One thing current Indy 500 racers don’t have to deal with is excessive turbo lag. I slow the McLaren below 4,500 rpm to pass another car, and it takes half a straight before the power returns. Genuinely I’d be faster in a Prius. Of course I could simply shift down a gear, but due to the difficulty I have reaching the clutch pedal, I decide it best to just leave it alone. Once back at 4,500 clicks or higher, the turbo finally spools up, and my neck lurches back with great force. Parnelli’s vintage overalls are getting crushed, and for a brief moment, I feel bad about using his prized race suit as a form of padding. But by the time I finish that thought, I’m back to 180 mph and lack the wherewithal to care; when that turbo kicks in, you’re greeted with more power than you know what to do with.
So how did I get this chance of a lifetime? Well, I had been at my daughter’s fifth birthday party when my phone rang earlier that morning: “Remember you drove Mario’s ’66 for us?” a voice said.
“Yes, how could I forget,” I replied.
“Fancy nipping to the Speedway in a few hours to drive Donohue’s ’72-winning McLaren?”
That was a good phone call to get. My time in Mario’s ’66 Brawner Hawk arrived eight years earlier, only because at 5-foot-7, I could fit in the car and Goodwin couldn’t. It was my first laps around the fabled 2.5-mile Speedway, aboard a decades-old Indy 500 pole winner, no less. Nothing felt familiar, and nothing felt safe. I knew that if I had been a racer in the ‘60s, well, I wouldn’t have been a racer in the ‘60s. I am simply not brave enough.
Back in the ’72 M16/B, I feel much braver – mainly because the car is so well balanced and comfortable to drive at speed. Visibility is excellent due to the clear windscreen, although my rearward vision out of the wing mirrors was precisely nothing. The steering rack is fast, the brakes have great feel and the throttle response is easy to modulate – crucial for when that turbo kicks in. I don’t shift the 4-speed, “H” pattern gearbox much, and when I do it’s quite clunky (much of that is likely due to the car’s age).

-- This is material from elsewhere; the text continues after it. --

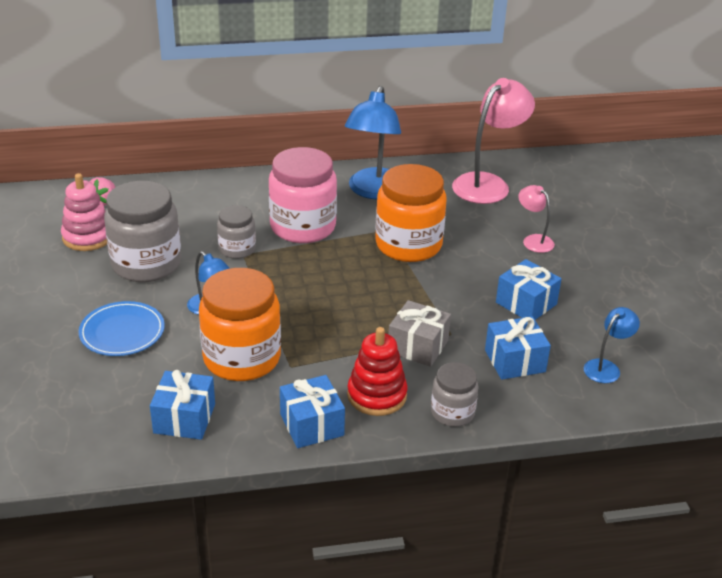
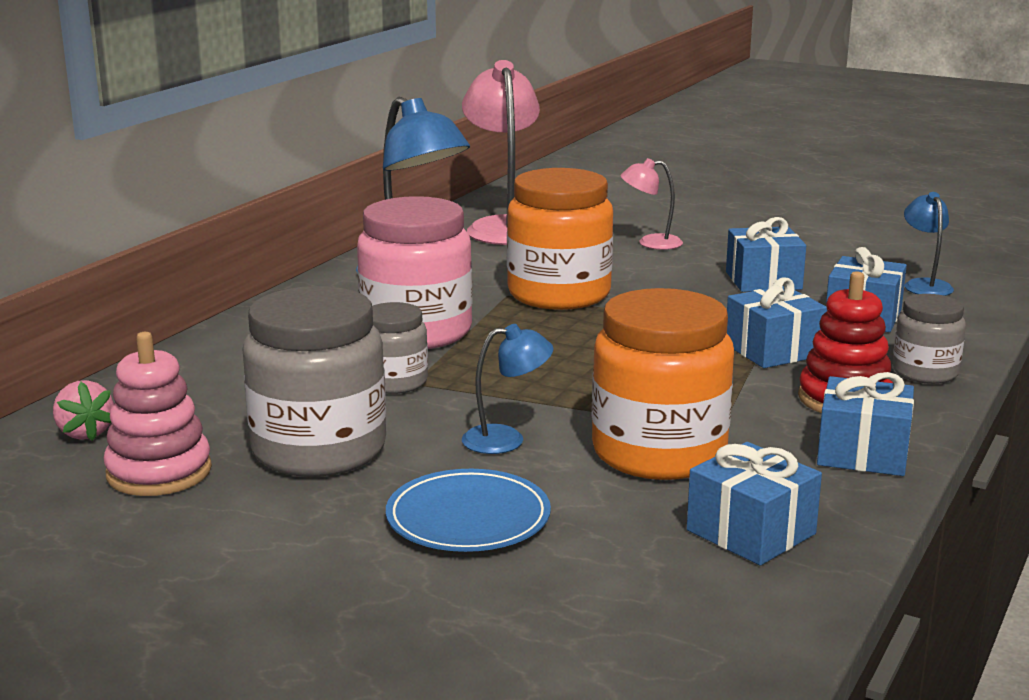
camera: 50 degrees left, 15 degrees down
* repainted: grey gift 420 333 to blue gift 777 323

The buffeting on my helmet isn’t as violent as it is in a modern IndyCar, thanks to the massive wind-deflector surrounding me and the lower speeds traveled. But it still shakes me constantly, and my neck starts to ache with the g-forces; modern IndyCars have head pads to ease the driver’s discomfort. A glance at the people watching in the stands reveals nothing but a blur; even at 180 mph, you have plenty time to burn on the long straights at Indy. The Offenhauser four is not as loud as I expected, proving that an increase in decibels does not necessarily equate to a more evocative driving experience.
I feel lured into pushing the M16/B harder, despite my session merely being an “exhibition” during America’s largest ever gathering of race cars for competition, the inaugural Brickyard Invitational. I start passing other cars around the outside, oblivious to the term “parade.” Bobby Unser’s searing pace right out of the gate eradicates any thoughts of that.
Of course I’m not going crazy. 180 mph on the straight may seem fast, but in reality, the car is capable of much more. I pull back into pit lane after around 20 minutes of track time knowing that I’ve experienced something special. I’ve relived history, and reaffirmed my passion for the Brickyard.
What a place it is, too: Le Mans, Monaco, Nurburgring, Spa – they’re all great, but to me, Indy is king. It’s almost magical; I can still hear Tom Carnegie’s booming voice – “IT’S A NEW TRACK RECORD.” And that McLaren. On that track. It truly is a ferocious beast – and yet a beautiful one with a soft soul and a heart that still beats strong 42 years later.
After squeezing out of the narrow cockpit (the steering wheel didn’t detach in those days), and enduring some weird muscle spasm in my right arm (check the video at 7:31), Goodwin says to me: “Thanks, Alex. We’ll have to do this again sometime.”
And so here I am, by the phone. Hoping it will ring within the next eight years.